[UPDATE: Deteriorating weather over the Pacific has forced Solar Impulse 2 to divert to Nagoya in Japan, with the plane expected to land on Monday at around 8am ET.]
Solar Impulse 2 is heading to Hawaii from China on a flight that’s expected to take the sun-powered aircraft at least six days to complete.
Aiming to become the first aircraft to fly around the world without using a single drop of fuel, the international team behind Solar Impulse 2 launched the specially designed plane in Abu Dhabi in March.
The seventh leg of the epic 12-stage journey takes propeller-driven Solar Impulse 2 from Nanjing in China to Hawaii and, at 5,200 miles (8,350 km), is the longest flight yet for the zero-fuel machine.
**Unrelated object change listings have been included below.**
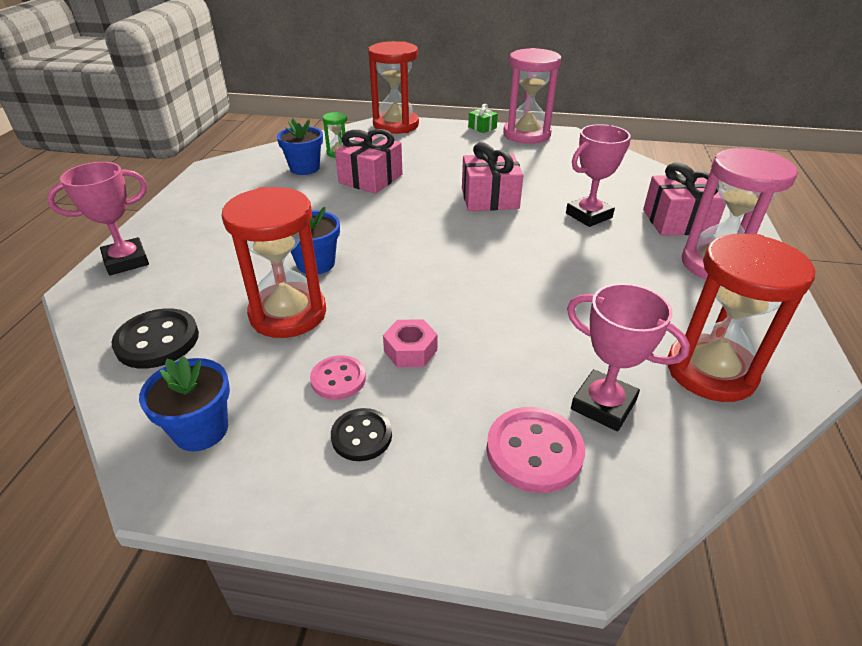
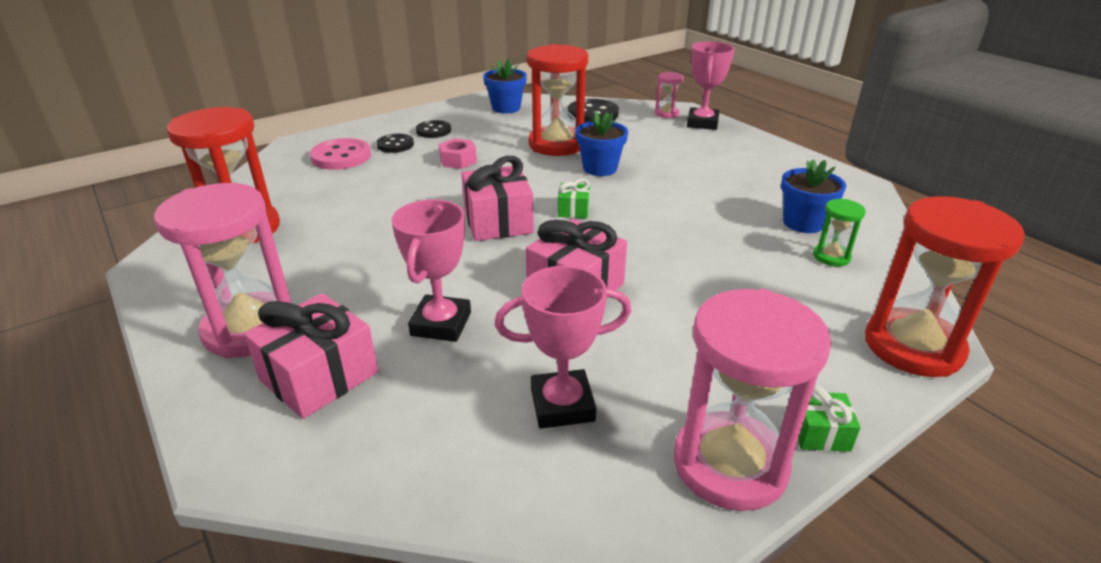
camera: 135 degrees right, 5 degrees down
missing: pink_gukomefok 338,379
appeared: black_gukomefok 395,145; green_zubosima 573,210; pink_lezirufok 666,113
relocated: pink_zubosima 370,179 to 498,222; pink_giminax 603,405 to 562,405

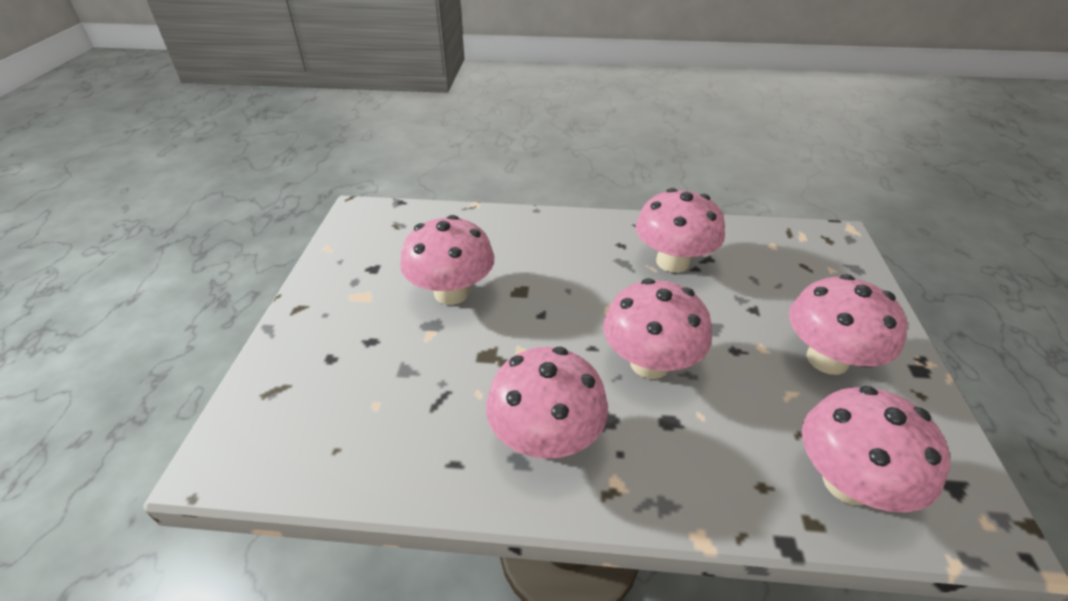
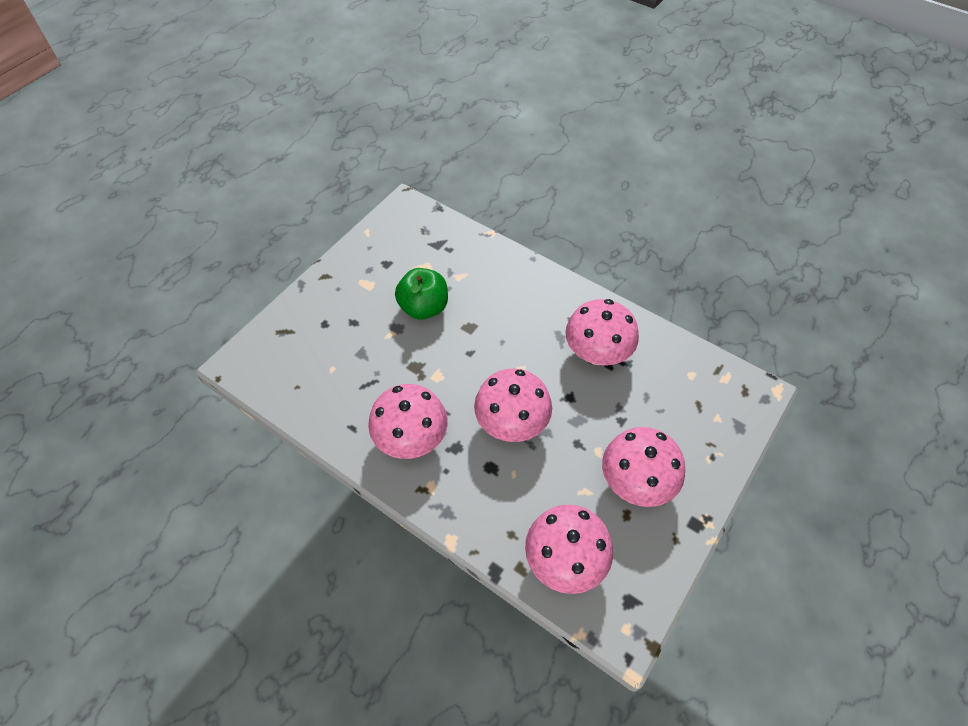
camera: 30 degrees right, 15 degrees up
exchanged: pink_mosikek 451,292 to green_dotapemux 424,307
It’s also the first time it’s having to rely on its sun-powered batteries – for its night flights – with power stored during daylight hours.
Pilot Andre Borschberg, 62, took off from Nanjing on Saturday and is tasked with guiding the aircraft over the Pacific, taking it to heights of up to 8,500 meters (28,000 feet).
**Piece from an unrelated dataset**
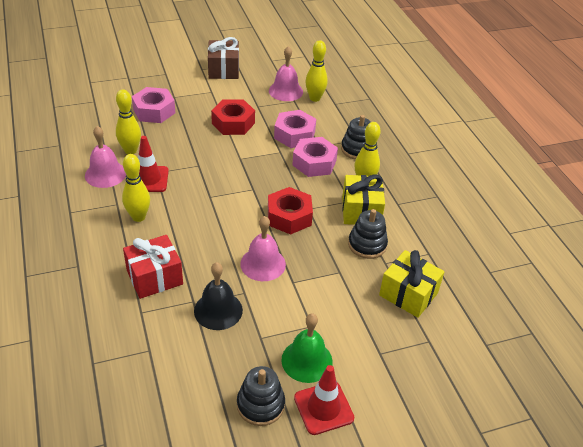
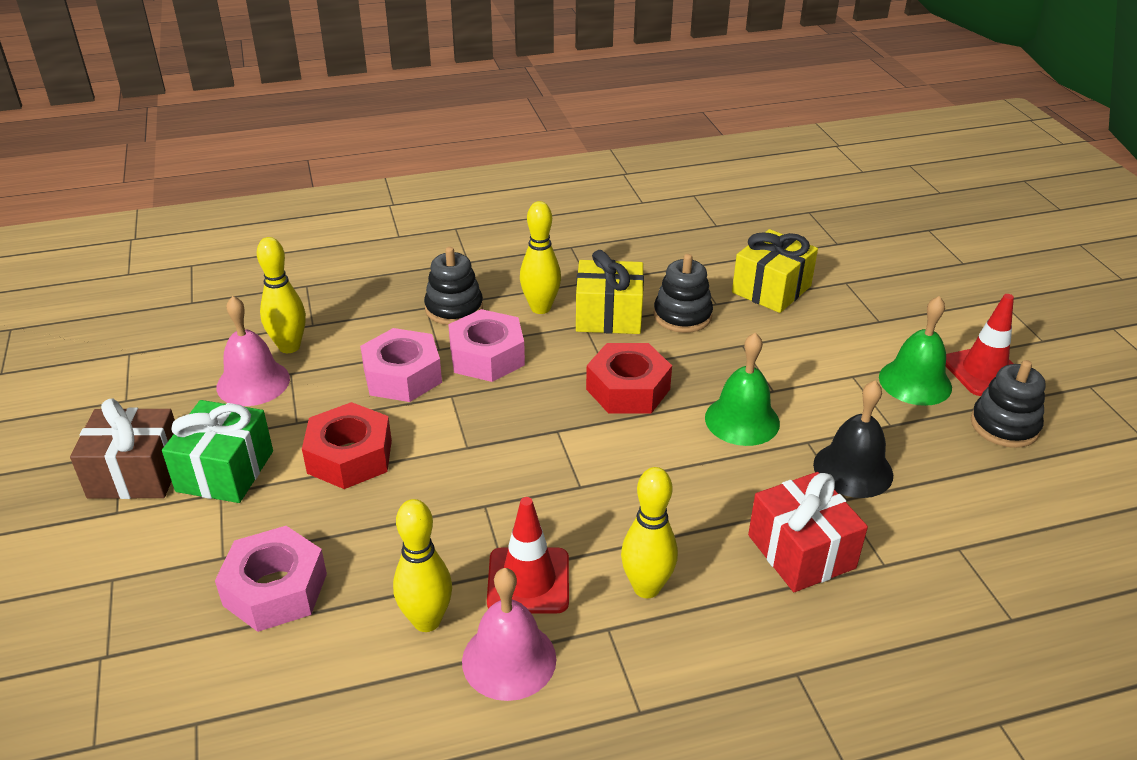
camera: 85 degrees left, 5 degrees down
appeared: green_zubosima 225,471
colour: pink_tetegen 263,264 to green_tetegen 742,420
The ambitious project, which in its entirety will take around 500 hours of flying time, aims to promote the benefits of clean technologies and renewable energies, said Bertrand Piccard, Borschberg’s partner who flies Solar Impulse 2 on some of the other legs.
Spare a thought for Borschberg, though. For nearly a week he’s going to be stuck inside a cockpit just 3.8 cubic meters in size.
Having to constantly monitor the aircraft’s flight instruments means he can only 20-minute naps here and there. And do you really want to know about the procedure when nature calls? (Course you do). Well, let’s just say that the cockpit seat doubles as a toilet.
Besides plenty of food and water to last the journey, the Swiss pilot also has a parachute and a life raft in case of an extreme event.
The wingspan of Solar Impulse 2 is, at 72 meters (236 feet), wider than that of a Boeing 747. Spread over its wings are more than 17,000 solar cells, which power four electric motors to keep the 2,300-kg machine in the air.
“The airplane is special not because it’s solar, but because it’s efficient,” Piccard told National Geographic recently. “It is efficient at harnessing energy, at storing energy, and at using energy.”
It’s hoped that many of the technologies developed during the Solar Impulse project can be “implemented in daily life, for cars, or for heating systems or for the construction of houses,” the Swiss pilot said, adding, “All the technology exists, we should use it much more in our daily life.”